Andrade Chittaranjan, Thyagarajan Shivashanmugam, Singh Nagendra Madan, Vinod Pabbisetty S, Sanjay Kumar Rao N, Chandra J Suresh
Department of Psychopharmacology, National Institute of Mental Health and Neurosciences, Bangalore 560 029, India.
J Neural Transm (Vienna). 2008 Jul;115(7):1063-70. doi: 10.1007/s00702-008-0063-2. Epub 2008 Jun 4.
Cyclooxygenase-2 (COX-2) mechanisms are involved in glutamate-mediated learning and memory as well as in glutamatergic excitotoxicity. Electroconvulsive therapy (ECT)-induced amnesia may arise from glutamatergic excitotoxicity; if so, COX-2 inhibition may attenuate retrograde amnesia with ECT.

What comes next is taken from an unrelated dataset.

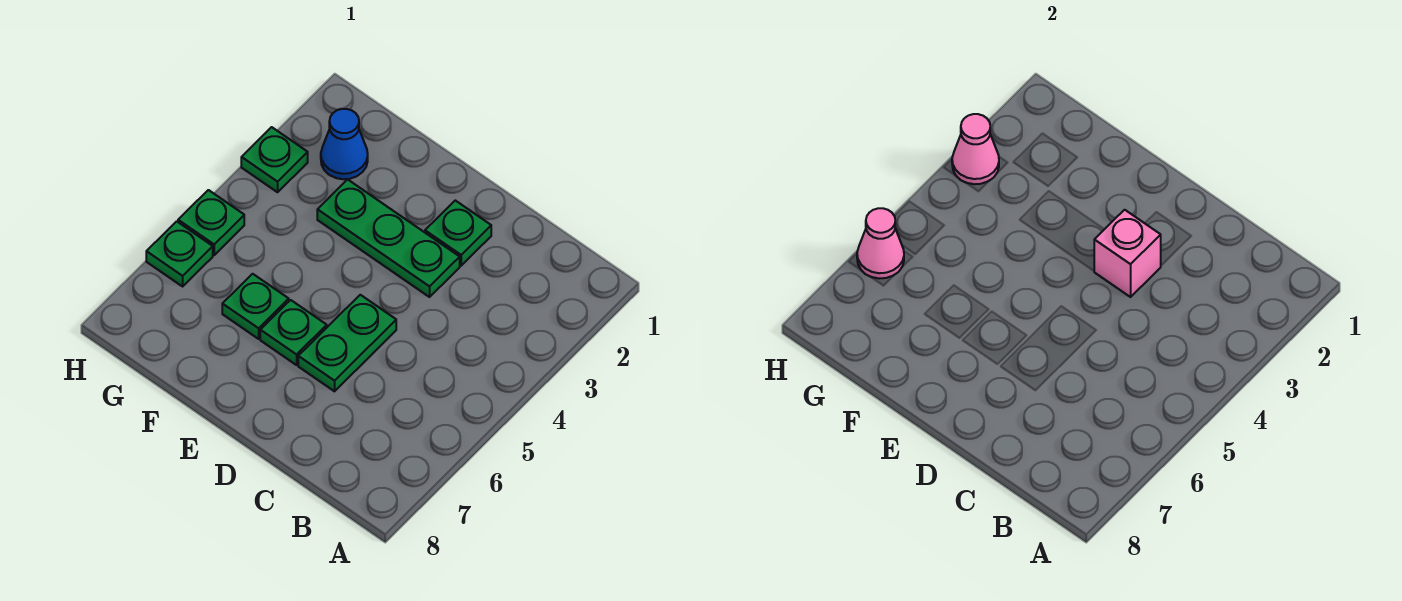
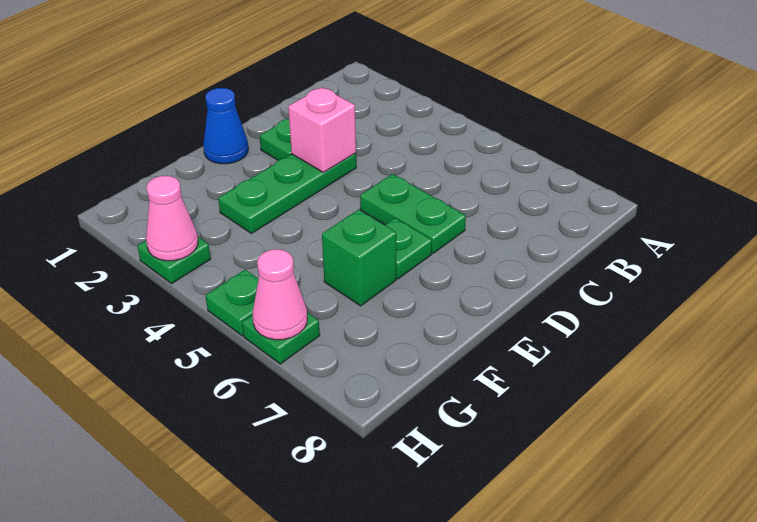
green 1x1 plate [222,274,289,339] -> green 1x1 brick [322,210,396,306]
blue 1x1 cone [321,109,368,179] -> blue 1x1 cone moved to [203,88,248,164]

Wistar rats which received celecoxib (15 mg/kg per day) or vehicle for 18 days were trained for 3 days on a passive avoidance task. On each of the next 3 days, rats which showed perfect learning (n=51) received true or sham suprathreshold electroconvulsive shocks (ECS; 60 mC) in a factorial design; daily dosing with drug or vehicle was continued. One day after the last ECS, recall of pre-ECS learning was tested.
ECS-treated rats showed impaired recall in the vehicle but not celecoxib group. Celecoxib significantly protected against ECS-induced retrograde amnesia; this benefit was independent of the drug-induced attenuation of ECS seizure duration.
Celecoxib may protect against ECS-induced retrograde amnesia by attenuating ECS-induced, COX-2-mediated glutamatergic excitotoxicity.
环氧化酶-2(COX-2)机制参与谷氨酸介导的学习和记忆以及谷氨酸能兴奋性毒性。电惊厥治疗(ECT)诱导的失忆可能源于谷氨酸能兴奋性毒性;如果是这样,COX-2抑制可能会减轻ECT引起的逆行性失忆。
将接受塞来昔布(每天15毫克/千克)或赋形剂治疗18天的Wistar大鼠在被动回避任务上训练3天。在接下来的3天里,每天对表现出完美学习能力的大鼠(n = 51)进行真或假的阈上电惊厥刺激(ECS;60毫库仑),采用析因设计;继续每日给予药物或赋形剂。在最后一次ECS刺激后一天,测试对ECS刺激前学习的记忆。
接受ECS刺激的大鼠在给予赋形剂组中表现出记忆受损,但在塞来昔布组中未出现。塞来昔布显著预防了ECS诱导的逆行性失忆;这种益处与药物诱导的ECS发作持续时间缩短无关。
塞来昔布可能通过减轻ECS诱导的、COX-2介导的谷氨酸能兴奋性毒性来预防ECS诱导的逆行性失忆。